### What is being asked:
Using the entries below, output exactly the lines from the one containing "Bounding box of the flagpole" through the final line, both included, and no others.

### Supplied data:
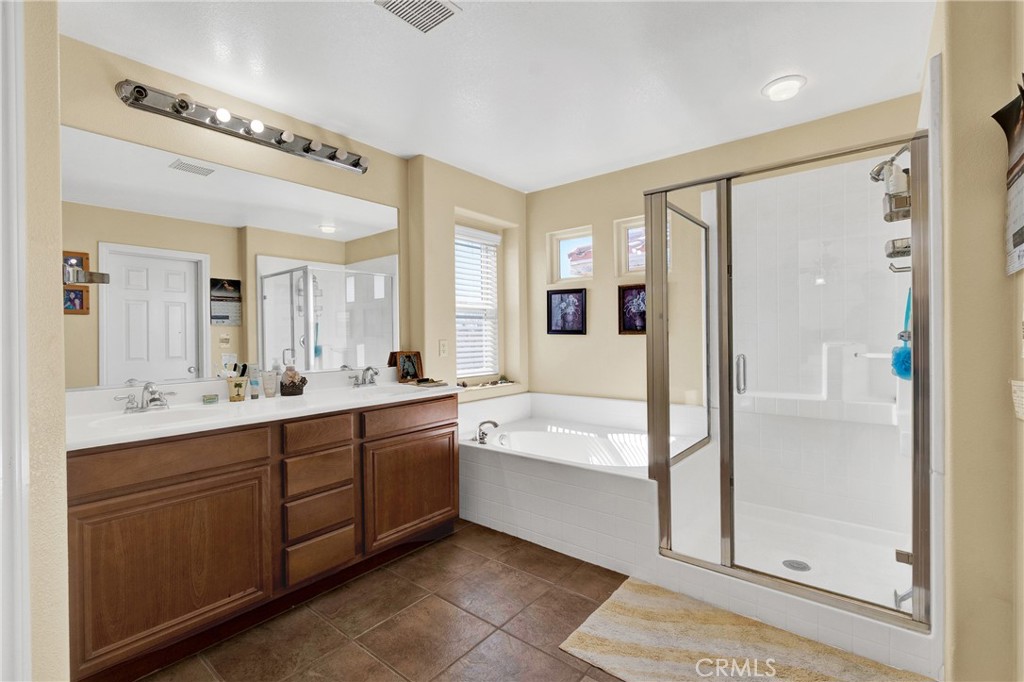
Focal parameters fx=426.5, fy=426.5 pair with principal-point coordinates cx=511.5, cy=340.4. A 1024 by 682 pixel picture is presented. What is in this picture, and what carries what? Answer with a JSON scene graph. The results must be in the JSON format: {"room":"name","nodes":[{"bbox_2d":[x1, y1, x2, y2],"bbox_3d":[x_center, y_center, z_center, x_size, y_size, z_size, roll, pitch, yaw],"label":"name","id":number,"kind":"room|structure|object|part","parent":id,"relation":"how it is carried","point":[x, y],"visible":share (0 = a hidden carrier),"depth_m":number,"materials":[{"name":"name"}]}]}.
{"room":"bathroom","nodes":[
{"label":"bathroom","id":0,"kind":"room"},
{"bbox_2d":[16,0,69,681],"bbox_3d":[-1.505,-0.005,1.201,0.925,2.411,0.225,0,1,39],"label":"left wall","id":1,"kind":"structure","parent":0,"point":[57,112],"depth_m":1.09,"materials":[{"name":"beige paint"}]},
{"bbox_2d":[0,0,30,679],"bbox_3d":[-1.261,0.153,0.755,0.408,2.130,0.488,0,1,39],"label":"door frame","id":2,"kind":"structure","parent":1,"relation":"attached to","point":[1,468],"depth_m":0.97,"materials":[{"name":"white paint"}]},
{"bbox_2d":[58,30,409,391],"bbox_3d":[-1.034,-0.036,2.705,0.234,2.415,3.578,0,1,39],"label":"vanity wall","id":3,"kind":"structure","parent":0,"point":[165,78],"depth_m":2.74,"materials":[{"name":"beige paint"}]},
{"bbox_2d":[63,124,401,391],"bbox_3d":[-1.307,-0.339,2.287,0.007,1.034,1.630,0,1,39],"label":"mirror","id":4,"kind":"object","parent":3,"relation":"attached to","point":[135,364],"visible":0.98,"depth_m":2.09,"materials":[{"name":"mirror"}]},
{"bbox_2d":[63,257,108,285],"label":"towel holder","id":5,"kind":"object","parent":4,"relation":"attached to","point":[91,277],"visible":0.82,"depth_m":1.23,"materials":[{"name":"silver metal"}]},
{"bbox_2d":[115,78,369,175],"bbox_3d":[-1.260,-1.088,2.226,0.165,0.101,1.169,0,1,39],"label":"vanity light","id":6,"kind":"object","parent":3,"relation":"attached to","point":[335,152],"visible":0.98,"depth_m":2.11,"materials":[{"name":"silver metal"}]},
{"bbox_2d":[134,519,637,681],"bbox_3d":[0.170,1.237,1.367,3.475,0.095,4.176,0,1,39],"label":"floor","id":7,"kind":"structure","parent":0,"point":[381,613],"depth_m":1.78,"materials":[{"name":"brown tile"}]},
{"bbox_2d":[65,393,458,681],"bbox_3d":[-1.059,0.758,2.117,0.571,0.873,1.746,0,1,39],"label":"vanity cabinet","id":8,"kind":"object","parent":7,"relation":"on","point":[235,472],"visible":0.84,"depth_m":1.69,"materials":[{"name":"brown wood"}]},
{"bbox_3d":[-1.257,0.846,1.628,0.046,0.565,0.561,0,1,39],"label":"cabinet door","id":9,"kind":"part","parent":8,"relation":"part of","materials":[{"name":"brown wood"}]},
{"bbox_3d":[-1.279,0.450,1.626,0.035,0.142,0.569,0,1,39],"label":"drawer","id":10,"kind":"part","parent":8,"relation":"part of","materials":[{"name":"brown wood"}]},
{"bbox_2d":[65,369,461,449],"bbox_3d":[-1.051,0.272,2.078,0.652,0.141,1.763,0,1,39],"label":"vanity countertop","id":11,"kind":"structure","parent":8,"relation":"on","point":[305,396],"depth_m":1.88,"materials":[{"name":"white stone"}]},
{"bbox_2d":[117,382,173,413],"bbox_3d":[-1.517,0.236,1.794,0.169,0.120,0.213,0,1,39],"label":"faucet","id":12,"kind":"object","parent":11,"relation":"on","point":[153,398],"visible":0.99,"depth_m":1.80,"materials":[{"name":"silver metal"}]},
{"bbox_2d":[86,404,218,433],"bbox_3d":[-1.394,0.372,1.714,0.344,0.137,0.442,0,1,39],"label":"sink","id":13,"kind":"object","parent":11,"relation":"in","point":[143,420],"visible":0.47,"depth_m":1.81,"materials":[{"name":"white ceramic"}]},
{"bbox_2d":[202,393,218,403],"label":"soap bar","id":14,"kind":"object","parent":11,"relation":"on","point":[211,398],"visible":0.98,"depth_m":1.98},
{"bbox_2d":[226,375,248,401],"bbox_3d":[-1.324,0.235,2.061,0.055,0.112,0.087,0,1,39],"label":"toothbrush cup","id":15,"kind":"object","parent":11,"relation":"on","point":[229,382],"visible":0.99,"depth_m":2.04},
{"bbox_2d":[247,363,260,399],"bbox_3d":[-1.297,0.205,2.151,0.041,0.170,0.047,0,1,39],"label":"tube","id":16,"kind":"object","parent":11,"relation":"on","point":[255,382],"visible":0.99,"depth_m":2.14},
{"bbox_2d":[262,368,277,397],"bbox_3d":[-1.235,0.217,2.173,0.057,0.147,0.042,-1,1,-26],"label":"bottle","id":17,"kind":"object","parent":11,"relation":"on","point":[271,392],"visible":0.99,"depth_m":2.16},
{"bbox_2d":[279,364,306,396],"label":"basket","id":18,"kind":"object","parent":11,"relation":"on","point":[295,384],"visible":0.99,"depth_m":2.23,"materials":[{"name":"brown"}]},
{"bbox_2d":[349,365,379,388],"bbox_3d":[-0.866,0.216,2.572,0.161,0.129,0.227,0,1,39],"label":"faucet","id":19,"kind":"object","parent":11,"relation":"on","point":[369,382],"visible":0.99,"depth_m":2.57,"materials":[{"name":"silver metal"}]},
{"bbox_2d":[340,383,423,400],"bbox_3d":[-0.740,0.358,2.463,0.392,0.152,0.448,0,1,39],"label":"sink","id":20,"kind":"object","parent":11,"relation":"in","point":[373,392],"visible":0.42,"depth_m":2.62,"materials":[{"name":"white ceramic"}]},
{"bbox_2d":[392,350,423,382],"bbox_3d":[-0.703,0.174,2.876,0.081,0.205,0.202,0,1,39],"label":"picture frame","id":21,"kind":"object","parent":11,"relation":"on","point":[411,366],"visible":0.98,"depth_m":2.86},
{"bbox_2d":[410,377,447,387],"bbox_3d":[-0.523,0.267,2.695,0.203,0.026,0.176,0,1,39],"label":"tray","id":22,"kind":"object","parent":11,"relation":"on","point":[435,382],"visible":0.99,"depth_m":2.65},
{"bbox_3d":[-0.896,0.437,1.999,0.042,0.122,0.287,0,1,39],"label":"drawer","id":23,"kind":"part","parent":8,"relation":"part of","materials":[{"name":"brown wood"}]},
{"bbox_3d":[-0.908,0.627,2.020,0.045,0.150,0.262,0,1,39],"label":"drawer","id":24,"kind":"part","parent":8,"relation":"part of","materials":[{"name":"brown wood"}]},
{"bbox_3d":[-0.907,0.831,2.018,0.048,0.159,0.256,0,1,39],"label":"drawer","id":25,"kind":"part","parent":8,"relation":"part of","materials":[{"name":"brown wood"}]},
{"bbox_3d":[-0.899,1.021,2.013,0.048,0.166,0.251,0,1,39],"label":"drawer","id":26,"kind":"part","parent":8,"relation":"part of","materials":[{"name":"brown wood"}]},
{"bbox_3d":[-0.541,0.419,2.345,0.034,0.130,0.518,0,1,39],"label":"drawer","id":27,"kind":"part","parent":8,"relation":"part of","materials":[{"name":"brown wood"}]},
{"bbox_3d":[-0.537,0.813,2.387,0.050,0.551,0.570,0,1,39],"label":"cabinet door","id":28,"kind":"part","parent":8,"relation":"part of","materials":[{"name":"brown wood"}]},
{"bbox_2d":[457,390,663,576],"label":"bathtub","id":29,"kind":"object","parent":7,"relation":"on","point":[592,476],"visible":0.76,"depth_m":2.60,"materials":[{"name":"white plastic"}]},
{"bbox_2d":[475,419,499,444],"bbox_3d":[-0.170,0.609,2.876,0.171,0.149,0.168,0,1,39],"label":"tub faucet","id":30,"kind":"object","parent":29,"relation":"on","point":[495,424],"visible":1,"depth_m":2.86,"materials":[{"name":"silver metal"}]},
{"bbox_2d":[558,578,926,681],"bbox_3d":[0.807,1.173,1.511,1.119,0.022,0.656,0,1,39],"label":"bath rug","id":31,"kind":"object","parent":7,"relation":"on","point":[600,629],"visible":0.99,"depth_m":1.62,"materials":[{"name":"beige carpet"}]},
{"bbox_2d":[648,116,935,656],"bbox_3d":[1.265,0.146,2.059,1.079,1.827,0.741,0,1,39],"label":"shower enclosure","id":32,"kind":"object","parent":7,"relation":"on","point":[668,537],"visible":0.97,"depth_m":1.84,"materials":[{"name":"glass"}]},
{"bbox_3d":[1.123,0.167,2.109,0.046,0.174,0.050,0,1,39],"label":"door handle","id":33,"kind":"part","parent":32,"relation":"part of","materials":[{"name":"silver metal"}]},
{"bbox_2d":[782,559,810,571],"bbox_3d":[1.425,1.128,2.135,0.115,0.006,0.115,0,1,39],"label":"shower drain","id":34,"kind":"object","parent":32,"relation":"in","point":[798,563],"visible":0.86,"depth_m":2.13,"materials":[{"name":"silver metal"}]},
{"bbox_2d":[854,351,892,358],"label":"towel bar","id":35,"kind":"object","parent":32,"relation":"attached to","point":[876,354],"visible":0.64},
{"bbox_2d":[869,142,910,183],"bbox_3d":[1.786,-0.830,1.983,0.200,0.162,0.122,0,1,39],"label":"shower head","id":36,"kind":"object","parent":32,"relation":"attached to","point":[876,171],"visible":0.71,"depth_m":1.98},
{"bbox_2d":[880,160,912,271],"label":"shower caddy","id":37,"kind":"object","parent":36,"relation":"hanging from","point":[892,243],"visible":0.51,"depth_m":1.87,"materials":[{"name":"silver metal"}]},
{"bbox_2d":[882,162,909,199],"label":"bottle","id":38,"kind":"object","parent":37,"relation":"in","point":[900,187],"visible":0.57,"depth_m":1.81,"materials":[{"name":"white plastic"}]},
{"bbox_2d":[890,289,912,380],"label":"bath sponge","id":39,"kind":"object","parent":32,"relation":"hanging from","point":[906,352],"visible":0.6,"depth_m":1.89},
{"bbox_2d":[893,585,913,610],"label":"squeegee","id":40,"kind":"object","parent":32,"relation":"attached to","point":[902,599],"visible":0.55,"depth_m":1.68,"materials":[{"name":"silver metal"}]},
{"bbox_2d":[405,154,527,402],"bbox_3d":[-0.319,-0.068,3.540,0.268,2.457,1.278,0,1,39],"label":"window wall","id":41,"kind":"structure","parent":0,"point":[443,241],"depth_m":3.19,"materials":[{"name":"beige paint"}]},
{"bbox_2d":[438,339,448,356],"bbox_3d":[-0.491,0.053,3.079,0.014,0.119,0.074,0,1,39],"label":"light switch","id":42,"kind":"object","parent":41,"relation":"attached to","point":[443,346],"visible":0.98,"depth_m":3.07,"materials":[{"name":"white plastic"}]},
{"bbox_2d":[454,224,500,380],"bbox_3d":[-0.355,-0.280,3.549,0.100,1.232,0.661,0,1,39],"label":"window","id":43,"kind":"structure","parent":41,"relation":"in","point":[459,354],"depth_m":3.64,"materials":[{"name":"white"}]},
{"bbox_2d":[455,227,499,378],"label":"window blind","id":44,"kind":"object","parent":43,"relation":"attached to","point":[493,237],"visible":0.75,"depth_m":3.53,"materials":[{"name":"white plastic"}]},
{"bbox_2d":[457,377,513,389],"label":"window sill","id":45,"kind":"object","parent":41,"relation":"attached to","point":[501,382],"visible":0.79,"depth_m":3.50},
{"bbox_2d":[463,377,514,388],"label":"decorative stones","id":46,"kind":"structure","parent":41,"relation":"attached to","point":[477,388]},
{"bbox_2d":[62,0,933,191],"bbox_3d":[-0.002,-1.303,1.523,3.289,0.100,3.945,0,1,39],"label":"ceiling","id":47,"kind":"structure","parent":0,"point":[758,74],"depth_m":1.97,"materials":[{"name":"white paint"}]},
{"bbox_2d":[373,0,461,32],"bbox_3d":[-0.353,-1.250,1.564,0.236,0.015,0.275,0,1,39],"label":"ceiling vent","id":48,"kind":"object","parent":47,"relation":"attached to","point":[387,4],"visible":0.98,"depth_m":1.62,"materials":[{"name":"white metal"}]},
{"bbox_2d":[761,74,806,101],"bbox_3d":[1.362,-1.260,2.142,0.192,0.041,0.190,0,1,39],"label":"ceiling light","id":49,"kind":"object","parent":47,"relation":"attached to","point":[790,84],"visible":0.99,"depth_m":2.11,"materials":[{"name":"white"}]},
{"bbox_2d":[526,92,922,406],"bbox_3d":[1.229,-0.083,3.057,2.901,2.473,0.161,0,1,39],"label":"back wall","id":50,"kind":"structure","parent":0,"point":[592,305],"depth_m":3.23,"materials":[{"name":"beige paint"}]},
{"bbox_2d":[546,288,586,335],"bbox_3d":[0.451,-0.236,3.524,0.338,0.369,0.026,0,1,39],"label":"framed picture","id":51,"kind":"object","parent":50,"relation":"attached to","point":[558,331],"visible":0.99,"depth_m":3.52,"materials":[{"name":"black wood"}]},
{"bbox_2d":[550,226,593,282],"bbox_3d":[0.547,-0.693,3.594,0.415,0.404,0.062,0,1,39],"label":"small window","id":52,"kind":"structure","parent":50,"relation":"in","point":[568,271],"depth_m":3.62,"materials":[{"name":"white glass"}]},
{"bbox_2d":[618,283,646,334],"bbox_3d":[0.932,-0.231,3.140,0.304,0.370,0.027,0,1,39],"label":"framed picture","id":53,"kind":"object","parent":50,"relation":"attached to","point":[630,321],"visible":0.76,"depth_m":3.16},
{"bbox_2d":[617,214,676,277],"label":"window","id":54,"kind":"structure","parent":50,"relation":"in","point":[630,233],"depth_m":3.30,"materials":[{"name":"white glass"}]},
{"bbox_2d":[926,0,1023,681],"bbox_3d":[1.616,-0.020,1.439,0.191,2.446,2.157,0,1,39],"label":"right wall","id":55,"kind":"structure","parent":0,"point":[958,651],"depth_m":1.33,"materials":[{"name":"beige paint"}]},
{"bbox_2d":[993,76,1023,276],"bbox_3d":[1.368,-0.455,1.135,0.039,0.558,0.370,0,1,39],"label":"wall calendar","id":56,"kind":"object","parent":55,"relation":"attached to","point":[1016,237],"visible":1,"depth_m":1.18,"materials":[{"name":"paper"}]},
{"bbox_2d":[1010,379,1023,420],"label":"paper","id":57,"kind":"object","parent":55,"relation":"attached to","point":[1022,384],"visible":1,"depth_m":1.14,"materials":[{"name":"white plastic"}]}
]}

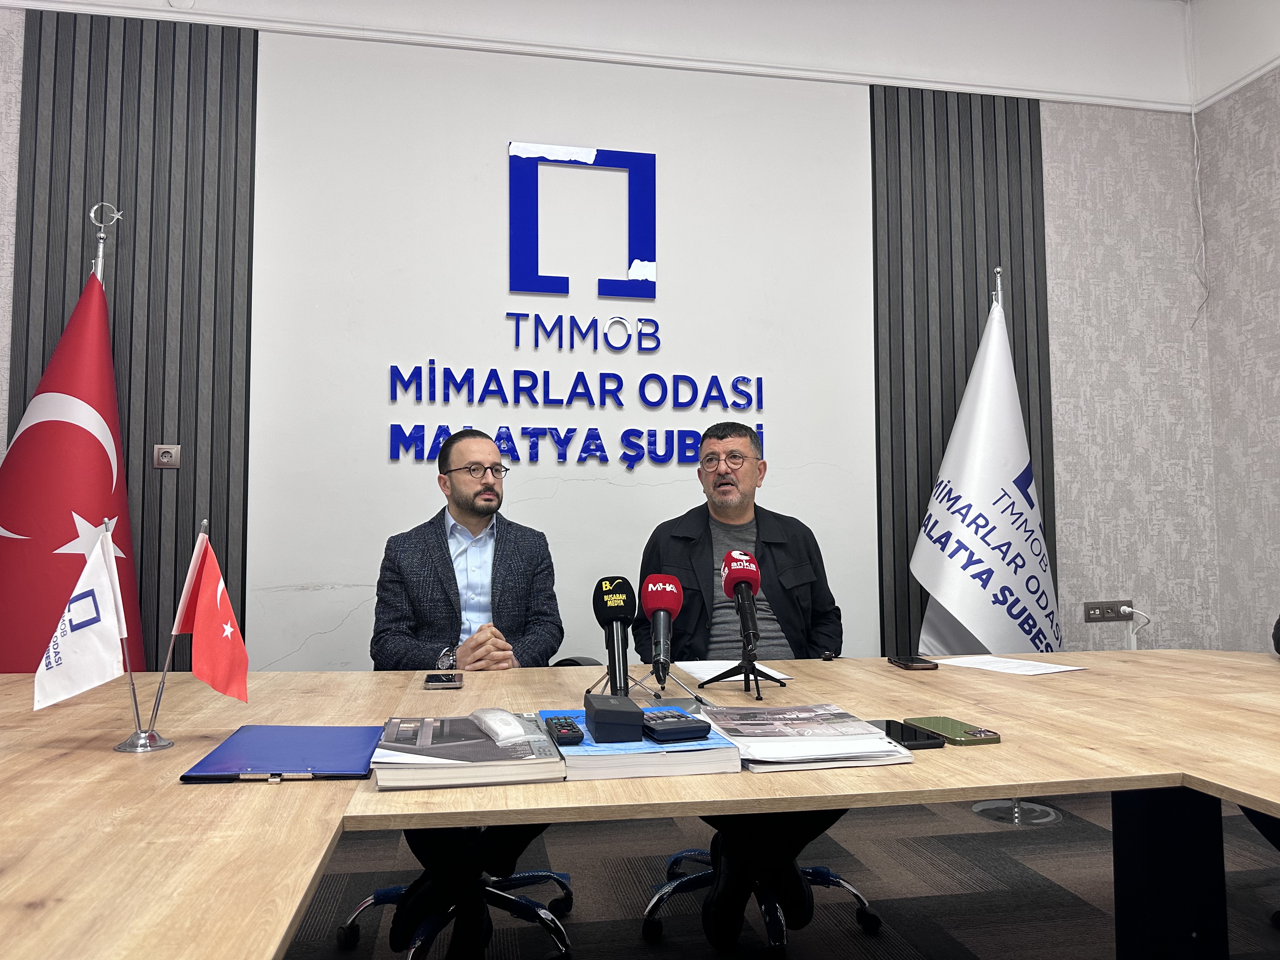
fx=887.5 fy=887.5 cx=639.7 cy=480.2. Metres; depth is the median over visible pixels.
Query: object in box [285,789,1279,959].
floor
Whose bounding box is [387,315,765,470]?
wall lettering
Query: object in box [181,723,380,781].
blue folder
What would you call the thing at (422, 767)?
book
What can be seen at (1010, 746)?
conference table
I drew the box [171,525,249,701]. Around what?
red flag
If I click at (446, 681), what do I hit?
smartphone
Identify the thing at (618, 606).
microphone
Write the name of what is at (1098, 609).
wall socket
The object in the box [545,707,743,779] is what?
blue book
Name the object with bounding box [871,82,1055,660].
slatted wall panel
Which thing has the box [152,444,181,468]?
wall socket
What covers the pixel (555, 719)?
remote control
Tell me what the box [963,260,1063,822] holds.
flag stand
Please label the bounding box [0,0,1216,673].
back wall
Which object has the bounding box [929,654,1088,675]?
paper sheet
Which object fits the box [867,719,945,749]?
smartphone
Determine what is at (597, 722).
black box
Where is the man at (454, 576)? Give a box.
[366,425,565,959]
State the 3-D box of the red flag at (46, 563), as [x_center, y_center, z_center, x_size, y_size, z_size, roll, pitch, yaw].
[-1.704,0.161,2.644,0.598,1.958,0.626,-2,-4,30]
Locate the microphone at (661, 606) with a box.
[640,571,686,685]
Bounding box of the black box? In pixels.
[584,694,644,742]
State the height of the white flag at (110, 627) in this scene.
0.277 m
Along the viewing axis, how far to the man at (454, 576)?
2.18 m
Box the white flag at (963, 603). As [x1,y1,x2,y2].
[909,281,1062,655]
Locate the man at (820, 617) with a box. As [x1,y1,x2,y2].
[633,419,853,946]
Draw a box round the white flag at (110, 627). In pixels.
[31,523,130,711]
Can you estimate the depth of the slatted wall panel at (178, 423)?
3.02 m
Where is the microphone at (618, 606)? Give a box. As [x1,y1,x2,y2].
[590,574,637,698]
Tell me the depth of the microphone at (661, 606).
1.67 m
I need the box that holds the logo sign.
[508,141,657,298]
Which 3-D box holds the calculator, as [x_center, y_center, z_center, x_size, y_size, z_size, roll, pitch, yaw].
[0.035,0.345,1.266,0.085,0.020,0.133,1,-4,-20]
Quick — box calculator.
[641,708,711,741]
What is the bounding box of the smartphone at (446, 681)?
[423,672,463,688]
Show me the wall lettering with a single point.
(653, 375)
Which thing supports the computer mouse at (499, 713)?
on the book at (422, 767)
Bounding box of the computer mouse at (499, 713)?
[470,707,528,741]
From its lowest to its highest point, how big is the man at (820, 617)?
1.241 m
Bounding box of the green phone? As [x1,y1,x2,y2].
[901,715,1001,745]
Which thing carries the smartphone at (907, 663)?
on the conference table
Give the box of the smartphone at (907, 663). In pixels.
[888,655,938,670]
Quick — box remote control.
[543,714,584,744]
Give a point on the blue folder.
(311, 746)
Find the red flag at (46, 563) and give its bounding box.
[0,250,141,675]
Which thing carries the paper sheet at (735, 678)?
on the conference table
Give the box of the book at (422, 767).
[370,713,568,789]
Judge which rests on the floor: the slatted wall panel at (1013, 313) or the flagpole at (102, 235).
the flagpole at (102, 235)
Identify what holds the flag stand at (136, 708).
on the conference table
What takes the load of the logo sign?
attached to the back wall at (327, 601)
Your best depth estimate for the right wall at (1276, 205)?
3.65 m
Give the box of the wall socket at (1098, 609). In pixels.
[1082,600,1134,622]
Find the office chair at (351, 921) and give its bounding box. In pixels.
[332,866,578,959]
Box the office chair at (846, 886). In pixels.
[639,845,882,955]
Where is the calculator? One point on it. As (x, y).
(669, 722)
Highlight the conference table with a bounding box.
[0,648,1279,959]
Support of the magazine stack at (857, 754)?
on the conference table
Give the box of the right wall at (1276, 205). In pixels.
[1191,0,1279,654]
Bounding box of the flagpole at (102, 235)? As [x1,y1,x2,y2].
[89,201,121,281]
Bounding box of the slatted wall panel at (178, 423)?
[12,9,253,676]
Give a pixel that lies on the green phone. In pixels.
(939, 727)
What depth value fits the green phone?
1.37 m
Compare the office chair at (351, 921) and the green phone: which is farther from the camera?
the office chair at (351, 921)
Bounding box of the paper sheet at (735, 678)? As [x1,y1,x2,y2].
[673,659,790,683]
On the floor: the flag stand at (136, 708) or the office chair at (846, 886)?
the office chair at (846, 886)
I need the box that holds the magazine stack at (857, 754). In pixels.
[699,706,913,770]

### Your response:
Bounding box of the flagpole at (102, 235)? As [x1,y1,x2,y2].
[89,201,121,281]
Bounding box of the slatted wall panel at (178, 423)?
[12,9,253,676]
Give a pixel that lies on the green phone. In pixels.
(939, 727)
What depth value fits the green phone?
1.37 m
Compare the office chair at (351, 921) and the green phone: which is farther from the camera?
the office chair at (351, 921)
Bounding box of the paper sheet at (735, 678)? As [x1,y1,x2,y2].
[673,659,790,683]
On the floor: the flag stand at (136, 708) or the office chair at (846, 886)?
the office chair at (846, 886)
I need the box that holds the magazine stack at (857, 754). In pixels.
[699,706,913,770]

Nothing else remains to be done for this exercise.